President Joe Biden’s U.S. Citizenship Act of 2021 will be introduced in Congress before the end of the week to enact Biden’s immigration reform, reports The New York Post.
According to the newspaper, sources familiar with the matter said its introduction is likely to take place on Thursday, although it emphasized that those involved are still in the planning process.
The effort to push the legislation through both houses of Congress is being led by Sen. Bob Menendez (D-NJ) and Rep. Linda Sanchez (D-Calif.).
The immigration reform itself will mirror some of the executive orders Biden signed in his first weeks in office.
Executive orders are legally binding and, as a result, are published in the Federal Register.
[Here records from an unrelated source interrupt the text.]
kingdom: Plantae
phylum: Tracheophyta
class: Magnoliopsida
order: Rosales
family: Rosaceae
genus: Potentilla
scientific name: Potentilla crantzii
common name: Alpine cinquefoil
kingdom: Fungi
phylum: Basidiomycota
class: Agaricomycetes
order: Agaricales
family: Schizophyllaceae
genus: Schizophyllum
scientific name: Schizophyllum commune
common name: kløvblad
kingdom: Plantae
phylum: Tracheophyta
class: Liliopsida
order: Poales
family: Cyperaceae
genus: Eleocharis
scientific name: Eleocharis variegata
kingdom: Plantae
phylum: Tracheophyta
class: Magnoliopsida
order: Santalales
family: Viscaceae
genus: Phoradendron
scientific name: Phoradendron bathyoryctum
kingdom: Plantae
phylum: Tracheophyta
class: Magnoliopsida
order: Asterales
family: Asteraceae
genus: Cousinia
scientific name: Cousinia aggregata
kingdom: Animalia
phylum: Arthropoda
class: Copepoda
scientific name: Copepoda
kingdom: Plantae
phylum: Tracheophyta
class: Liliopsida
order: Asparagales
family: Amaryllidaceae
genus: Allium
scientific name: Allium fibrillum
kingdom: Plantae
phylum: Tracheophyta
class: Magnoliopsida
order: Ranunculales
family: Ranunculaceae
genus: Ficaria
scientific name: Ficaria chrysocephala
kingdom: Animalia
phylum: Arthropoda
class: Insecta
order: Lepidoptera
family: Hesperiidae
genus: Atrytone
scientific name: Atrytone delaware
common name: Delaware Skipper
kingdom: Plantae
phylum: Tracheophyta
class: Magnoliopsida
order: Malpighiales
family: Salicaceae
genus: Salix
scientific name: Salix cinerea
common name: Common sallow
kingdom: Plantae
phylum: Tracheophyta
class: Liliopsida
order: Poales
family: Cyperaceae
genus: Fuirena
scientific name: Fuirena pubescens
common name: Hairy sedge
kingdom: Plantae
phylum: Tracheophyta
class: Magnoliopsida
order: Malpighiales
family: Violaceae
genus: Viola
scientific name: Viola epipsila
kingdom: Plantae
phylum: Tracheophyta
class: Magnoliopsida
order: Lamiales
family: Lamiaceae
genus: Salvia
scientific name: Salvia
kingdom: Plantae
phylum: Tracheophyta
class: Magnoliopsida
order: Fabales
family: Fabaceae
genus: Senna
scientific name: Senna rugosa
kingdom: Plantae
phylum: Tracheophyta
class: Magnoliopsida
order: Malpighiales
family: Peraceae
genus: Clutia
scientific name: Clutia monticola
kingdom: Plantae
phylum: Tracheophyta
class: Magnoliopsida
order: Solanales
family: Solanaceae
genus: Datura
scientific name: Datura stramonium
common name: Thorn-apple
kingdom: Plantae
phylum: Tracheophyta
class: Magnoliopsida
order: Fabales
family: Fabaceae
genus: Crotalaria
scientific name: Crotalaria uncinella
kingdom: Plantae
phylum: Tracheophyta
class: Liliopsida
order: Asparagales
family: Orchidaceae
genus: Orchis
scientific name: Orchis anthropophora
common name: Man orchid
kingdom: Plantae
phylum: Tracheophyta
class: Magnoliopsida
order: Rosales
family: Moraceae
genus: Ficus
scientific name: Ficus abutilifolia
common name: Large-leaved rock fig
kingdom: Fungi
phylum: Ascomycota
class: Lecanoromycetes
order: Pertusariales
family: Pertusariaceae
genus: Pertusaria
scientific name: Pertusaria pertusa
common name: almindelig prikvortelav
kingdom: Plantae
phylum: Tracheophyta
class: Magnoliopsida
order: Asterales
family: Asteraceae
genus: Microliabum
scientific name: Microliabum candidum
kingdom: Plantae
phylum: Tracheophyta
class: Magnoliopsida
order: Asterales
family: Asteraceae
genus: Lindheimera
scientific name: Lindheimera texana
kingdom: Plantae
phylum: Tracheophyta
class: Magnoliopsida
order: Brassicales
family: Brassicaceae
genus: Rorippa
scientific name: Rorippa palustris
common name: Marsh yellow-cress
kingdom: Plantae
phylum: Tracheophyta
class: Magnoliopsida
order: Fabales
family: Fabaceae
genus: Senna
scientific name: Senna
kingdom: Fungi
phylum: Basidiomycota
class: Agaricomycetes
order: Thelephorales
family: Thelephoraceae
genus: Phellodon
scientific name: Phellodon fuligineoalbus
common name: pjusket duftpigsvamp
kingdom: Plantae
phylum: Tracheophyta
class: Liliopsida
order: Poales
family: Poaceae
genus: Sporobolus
Executive actions, by contrast, are more often symbolic efforts to bring about change.
Biden signed a record number of both during that time period, some of which included edicts on immigration.
One of his actions called on Congress to grant permanent status to “Dreamers” as part of the Obama-era Deferred Action for Childhood Arrivals program, which former President Donald Trump challenged in court.
His legislative proposal, as a result, will include an earned path to citizenship for more than half a million Dreamers.
For the ambitious immigration plan to pass, it must have the House of Representatives’ backing, although it will require at least 60 out of 100 votes in the Senate unless it simultaneously votses to do away with the filibuster.